-- Provided information follows --
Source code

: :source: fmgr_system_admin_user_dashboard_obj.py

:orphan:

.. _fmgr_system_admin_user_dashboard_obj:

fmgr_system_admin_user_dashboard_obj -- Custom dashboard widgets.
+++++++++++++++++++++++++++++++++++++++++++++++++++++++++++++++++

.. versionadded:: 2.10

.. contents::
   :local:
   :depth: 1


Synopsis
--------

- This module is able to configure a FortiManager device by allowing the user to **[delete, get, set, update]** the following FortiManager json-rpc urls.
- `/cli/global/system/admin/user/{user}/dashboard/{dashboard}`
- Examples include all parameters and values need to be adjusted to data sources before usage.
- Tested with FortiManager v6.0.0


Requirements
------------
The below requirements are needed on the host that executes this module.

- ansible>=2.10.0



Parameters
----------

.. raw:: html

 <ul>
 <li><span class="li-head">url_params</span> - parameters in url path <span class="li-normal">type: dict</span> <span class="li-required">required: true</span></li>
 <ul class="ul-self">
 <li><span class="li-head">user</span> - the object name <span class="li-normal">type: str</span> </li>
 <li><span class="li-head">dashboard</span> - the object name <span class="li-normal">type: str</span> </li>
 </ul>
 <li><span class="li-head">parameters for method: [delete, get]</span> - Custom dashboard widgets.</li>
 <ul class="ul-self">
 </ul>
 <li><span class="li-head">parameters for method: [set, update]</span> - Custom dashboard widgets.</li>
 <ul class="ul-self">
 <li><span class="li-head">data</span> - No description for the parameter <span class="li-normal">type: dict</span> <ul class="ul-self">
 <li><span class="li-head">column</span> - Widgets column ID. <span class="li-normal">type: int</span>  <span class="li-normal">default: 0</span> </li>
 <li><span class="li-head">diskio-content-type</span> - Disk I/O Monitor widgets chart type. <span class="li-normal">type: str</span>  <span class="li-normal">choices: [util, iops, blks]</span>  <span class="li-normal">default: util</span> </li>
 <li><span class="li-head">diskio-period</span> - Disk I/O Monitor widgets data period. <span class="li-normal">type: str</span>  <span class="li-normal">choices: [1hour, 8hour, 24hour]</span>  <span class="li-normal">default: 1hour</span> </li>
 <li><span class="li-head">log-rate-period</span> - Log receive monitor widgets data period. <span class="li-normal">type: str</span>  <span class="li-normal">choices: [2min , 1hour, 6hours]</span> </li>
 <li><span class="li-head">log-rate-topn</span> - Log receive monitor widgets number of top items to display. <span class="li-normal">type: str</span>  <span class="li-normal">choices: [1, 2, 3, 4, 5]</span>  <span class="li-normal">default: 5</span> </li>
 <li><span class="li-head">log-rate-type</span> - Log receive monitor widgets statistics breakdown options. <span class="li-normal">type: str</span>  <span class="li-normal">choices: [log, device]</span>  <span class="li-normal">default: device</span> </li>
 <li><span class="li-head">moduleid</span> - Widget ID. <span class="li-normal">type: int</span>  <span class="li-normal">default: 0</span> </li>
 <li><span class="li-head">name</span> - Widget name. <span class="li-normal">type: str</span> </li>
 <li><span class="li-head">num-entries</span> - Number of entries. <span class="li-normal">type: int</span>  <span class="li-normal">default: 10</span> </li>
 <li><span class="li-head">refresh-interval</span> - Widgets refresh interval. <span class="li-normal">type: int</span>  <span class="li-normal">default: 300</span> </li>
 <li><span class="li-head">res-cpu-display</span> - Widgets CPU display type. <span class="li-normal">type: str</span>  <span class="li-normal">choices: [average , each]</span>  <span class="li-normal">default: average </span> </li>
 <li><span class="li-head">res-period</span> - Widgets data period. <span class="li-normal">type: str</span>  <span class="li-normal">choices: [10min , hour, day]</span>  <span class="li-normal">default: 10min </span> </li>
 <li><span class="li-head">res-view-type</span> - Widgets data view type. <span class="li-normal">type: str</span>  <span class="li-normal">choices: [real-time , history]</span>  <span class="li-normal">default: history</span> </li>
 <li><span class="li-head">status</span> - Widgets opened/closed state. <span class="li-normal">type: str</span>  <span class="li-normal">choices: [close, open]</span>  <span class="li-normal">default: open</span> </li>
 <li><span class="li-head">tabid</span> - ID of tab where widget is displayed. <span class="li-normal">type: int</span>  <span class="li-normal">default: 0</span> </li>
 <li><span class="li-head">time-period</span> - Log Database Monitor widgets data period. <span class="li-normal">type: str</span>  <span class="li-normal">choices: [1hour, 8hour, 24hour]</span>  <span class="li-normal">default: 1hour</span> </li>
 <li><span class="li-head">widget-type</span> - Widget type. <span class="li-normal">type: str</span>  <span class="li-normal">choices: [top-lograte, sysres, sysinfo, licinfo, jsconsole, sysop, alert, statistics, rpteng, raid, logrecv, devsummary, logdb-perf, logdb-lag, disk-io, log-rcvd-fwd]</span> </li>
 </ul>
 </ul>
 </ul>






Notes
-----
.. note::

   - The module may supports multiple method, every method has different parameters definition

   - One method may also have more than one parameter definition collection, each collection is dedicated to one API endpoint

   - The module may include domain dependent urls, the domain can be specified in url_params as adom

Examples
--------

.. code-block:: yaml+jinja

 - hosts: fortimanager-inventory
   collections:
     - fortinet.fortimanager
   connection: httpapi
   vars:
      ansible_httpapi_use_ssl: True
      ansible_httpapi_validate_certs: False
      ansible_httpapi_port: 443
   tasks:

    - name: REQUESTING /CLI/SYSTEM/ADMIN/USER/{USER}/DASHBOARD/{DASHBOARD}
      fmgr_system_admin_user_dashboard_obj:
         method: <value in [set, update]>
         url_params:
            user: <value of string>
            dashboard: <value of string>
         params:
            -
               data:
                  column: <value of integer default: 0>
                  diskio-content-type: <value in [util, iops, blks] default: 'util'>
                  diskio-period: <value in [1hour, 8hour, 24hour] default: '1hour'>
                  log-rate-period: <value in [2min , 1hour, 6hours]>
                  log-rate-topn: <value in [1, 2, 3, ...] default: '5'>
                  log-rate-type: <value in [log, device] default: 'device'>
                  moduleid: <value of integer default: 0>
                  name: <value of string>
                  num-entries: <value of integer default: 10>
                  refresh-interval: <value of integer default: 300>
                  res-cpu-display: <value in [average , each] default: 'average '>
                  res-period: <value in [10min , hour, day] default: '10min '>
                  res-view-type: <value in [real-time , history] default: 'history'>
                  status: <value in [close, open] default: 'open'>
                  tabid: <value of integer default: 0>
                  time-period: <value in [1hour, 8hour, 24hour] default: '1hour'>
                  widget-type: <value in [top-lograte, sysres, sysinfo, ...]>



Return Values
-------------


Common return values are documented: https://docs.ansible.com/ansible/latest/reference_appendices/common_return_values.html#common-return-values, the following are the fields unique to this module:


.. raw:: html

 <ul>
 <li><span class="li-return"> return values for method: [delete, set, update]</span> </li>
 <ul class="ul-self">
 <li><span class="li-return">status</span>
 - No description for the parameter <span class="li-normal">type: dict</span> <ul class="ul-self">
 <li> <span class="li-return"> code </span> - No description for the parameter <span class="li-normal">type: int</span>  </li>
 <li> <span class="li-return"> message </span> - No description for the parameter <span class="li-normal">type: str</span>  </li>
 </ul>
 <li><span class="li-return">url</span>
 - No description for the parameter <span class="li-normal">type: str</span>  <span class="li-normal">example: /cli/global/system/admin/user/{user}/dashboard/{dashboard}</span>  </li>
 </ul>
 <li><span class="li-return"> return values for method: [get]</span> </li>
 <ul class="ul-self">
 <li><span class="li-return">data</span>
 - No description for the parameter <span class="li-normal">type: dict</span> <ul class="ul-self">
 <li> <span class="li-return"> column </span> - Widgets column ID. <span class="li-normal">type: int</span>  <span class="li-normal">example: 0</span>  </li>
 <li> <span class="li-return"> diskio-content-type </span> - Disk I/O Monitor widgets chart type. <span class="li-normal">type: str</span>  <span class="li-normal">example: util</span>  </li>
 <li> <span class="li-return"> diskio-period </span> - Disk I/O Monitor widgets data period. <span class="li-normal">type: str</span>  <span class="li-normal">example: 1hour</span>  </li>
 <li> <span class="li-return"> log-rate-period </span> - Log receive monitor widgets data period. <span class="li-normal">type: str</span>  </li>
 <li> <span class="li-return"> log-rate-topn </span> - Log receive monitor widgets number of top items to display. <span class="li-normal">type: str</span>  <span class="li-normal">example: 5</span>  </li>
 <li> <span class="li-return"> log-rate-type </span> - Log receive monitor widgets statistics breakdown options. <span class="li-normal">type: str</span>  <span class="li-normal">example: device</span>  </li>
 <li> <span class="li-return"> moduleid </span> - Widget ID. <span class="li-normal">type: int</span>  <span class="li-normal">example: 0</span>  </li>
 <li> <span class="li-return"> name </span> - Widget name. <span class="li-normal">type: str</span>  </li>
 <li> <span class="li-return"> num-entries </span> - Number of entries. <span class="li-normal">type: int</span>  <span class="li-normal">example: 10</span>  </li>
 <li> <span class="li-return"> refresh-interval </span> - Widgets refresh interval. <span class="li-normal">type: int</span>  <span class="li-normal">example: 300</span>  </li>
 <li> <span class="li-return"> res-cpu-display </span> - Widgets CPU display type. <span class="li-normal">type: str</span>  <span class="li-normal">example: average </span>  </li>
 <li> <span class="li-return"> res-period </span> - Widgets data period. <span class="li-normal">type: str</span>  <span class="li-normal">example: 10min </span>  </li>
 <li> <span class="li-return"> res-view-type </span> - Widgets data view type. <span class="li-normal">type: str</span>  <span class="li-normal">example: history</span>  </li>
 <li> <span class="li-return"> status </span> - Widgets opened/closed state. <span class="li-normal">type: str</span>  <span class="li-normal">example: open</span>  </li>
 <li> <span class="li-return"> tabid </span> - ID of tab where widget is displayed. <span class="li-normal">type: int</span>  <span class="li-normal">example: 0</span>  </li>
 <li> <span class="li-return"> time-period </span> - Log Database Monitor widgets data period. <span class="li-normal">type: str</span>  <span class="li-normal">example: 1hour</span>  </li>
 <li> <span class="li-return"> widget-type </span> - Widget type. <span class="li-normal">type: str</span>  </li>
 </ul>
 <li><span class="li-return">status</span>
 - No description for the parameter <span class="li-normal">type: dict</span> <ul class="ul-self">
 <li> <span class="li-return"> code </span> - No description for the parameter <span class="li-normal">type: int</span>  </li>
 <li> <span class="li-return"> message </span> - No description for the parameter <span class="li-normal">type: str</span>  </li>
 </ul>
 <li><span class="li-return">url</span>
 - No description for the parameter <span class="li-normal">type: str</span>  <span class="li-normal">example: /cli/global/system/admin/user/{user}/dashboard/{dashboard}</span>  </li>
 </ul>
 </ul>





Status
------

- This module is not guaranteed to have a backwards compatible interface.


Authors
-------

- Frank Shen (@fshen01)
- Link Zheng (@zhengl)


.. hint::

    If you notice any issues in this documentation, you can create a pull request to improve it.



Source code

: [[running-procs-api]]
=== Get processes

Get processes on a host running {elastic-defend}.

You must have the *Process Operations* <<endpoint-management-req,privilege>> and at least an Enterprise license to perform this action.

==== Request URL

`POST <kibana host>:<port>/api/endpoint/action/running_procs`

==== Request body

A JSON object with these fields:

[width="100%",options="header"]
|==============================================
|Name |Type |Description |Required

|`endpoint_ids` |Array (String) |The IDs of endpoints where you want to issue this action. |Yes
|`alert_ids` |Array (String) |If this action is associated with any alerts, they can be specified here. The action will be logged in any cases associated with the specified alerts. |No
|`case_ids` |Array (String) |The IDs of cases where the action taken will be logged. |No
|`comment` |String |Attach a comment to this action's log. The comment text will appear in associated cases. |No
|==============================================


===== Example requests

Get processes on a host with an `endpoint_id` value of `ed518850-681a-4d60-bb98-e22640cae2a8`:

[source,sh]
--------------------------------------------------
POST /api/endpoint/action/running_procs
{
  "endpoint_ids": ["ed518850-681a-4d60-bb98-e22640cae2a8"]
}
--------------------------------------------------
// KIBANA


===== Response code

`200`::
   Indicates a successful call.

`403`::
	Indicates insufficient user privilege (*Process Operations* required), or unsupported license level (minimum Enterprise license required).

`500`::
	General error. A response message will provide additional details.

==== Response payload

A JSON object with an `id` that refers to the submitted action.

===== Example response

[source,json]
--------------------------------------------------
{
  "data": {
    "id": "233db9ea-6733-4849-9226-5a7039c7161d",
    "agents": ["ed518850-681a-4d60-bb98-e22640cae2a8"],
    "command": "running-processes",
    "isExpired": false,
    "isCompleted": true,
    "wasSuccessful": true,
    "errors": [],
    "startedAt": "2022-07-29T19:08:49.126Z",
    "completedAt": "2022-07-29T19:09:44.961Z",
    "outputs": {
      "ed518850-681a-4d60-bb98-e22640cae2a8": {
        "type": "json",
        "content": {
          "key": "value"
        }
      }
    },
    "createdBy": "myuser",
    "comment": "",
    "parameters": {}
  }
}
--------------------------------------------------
-- Provided information concluded --
- Required action: Whenever the string "chart" shows up in a line above, copy that line.

- Exercise output:
 <li><span class="li-head">diskio-content-type</span> - Disk I/O Monitor widgets chart type. <span class="li-normal">type: str</span>  <span class="li-normal">choices: [util, iops, blks]</span>  <span class="li-normal">default: util</span> </li>
 <li> <span class="li-return"> diskio-content-type </span> - Disk I/O Monitor widgets chart type. <span class="li-normal">type: str</span>  <span class="li-normal">example: util</span>  </li>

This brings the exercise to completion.